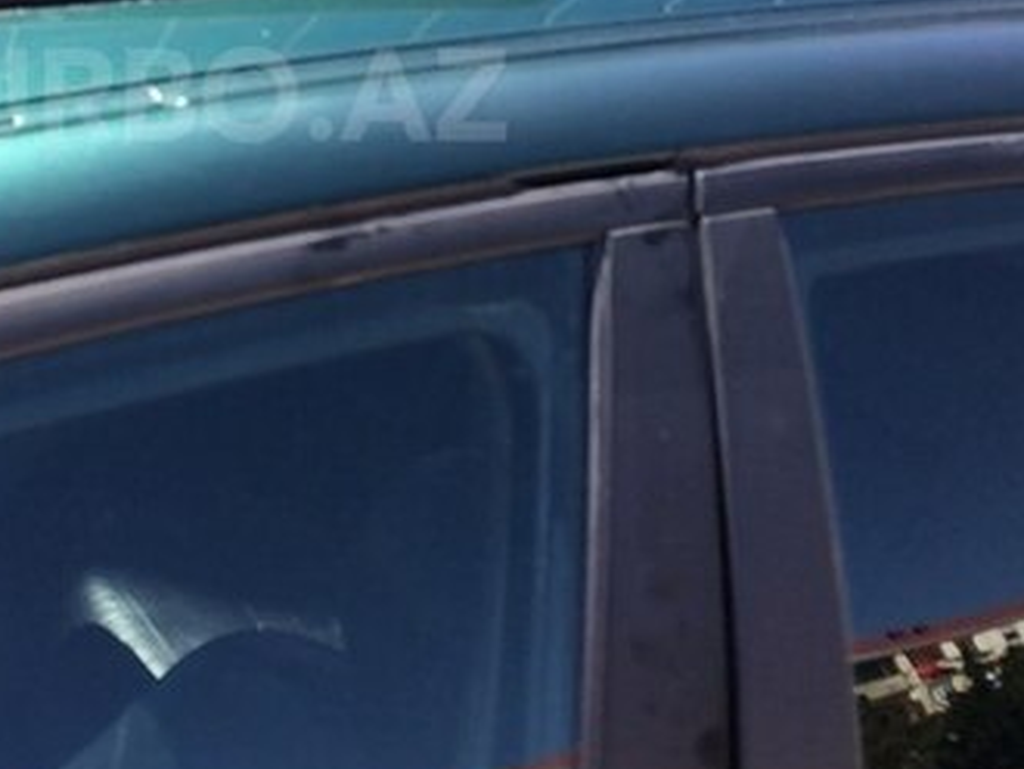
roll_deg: -3.2
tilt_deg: -15.3
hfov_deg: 32.2
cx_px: 189
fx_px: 1717
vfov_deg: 24.6
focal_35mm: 58
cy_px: 95
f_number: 2.2
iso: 32
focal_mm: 4.15
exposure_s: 1/486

_ _ _ _

WORK REQUEST :: Set the material down exactly, images excluded.

SOLUTION FOR THIS TASK ::
roll_deg: -3.2
tilt_deg: -15.3
hfov_deg: 32.2
cx_px: 189
fx_px: 1717
vfov_deg: 24.6
focal_35mm: 58
cy_px: 95
f_number: 2.2
iso: 32
focal_mm: 4.15
exposure_s: 1/486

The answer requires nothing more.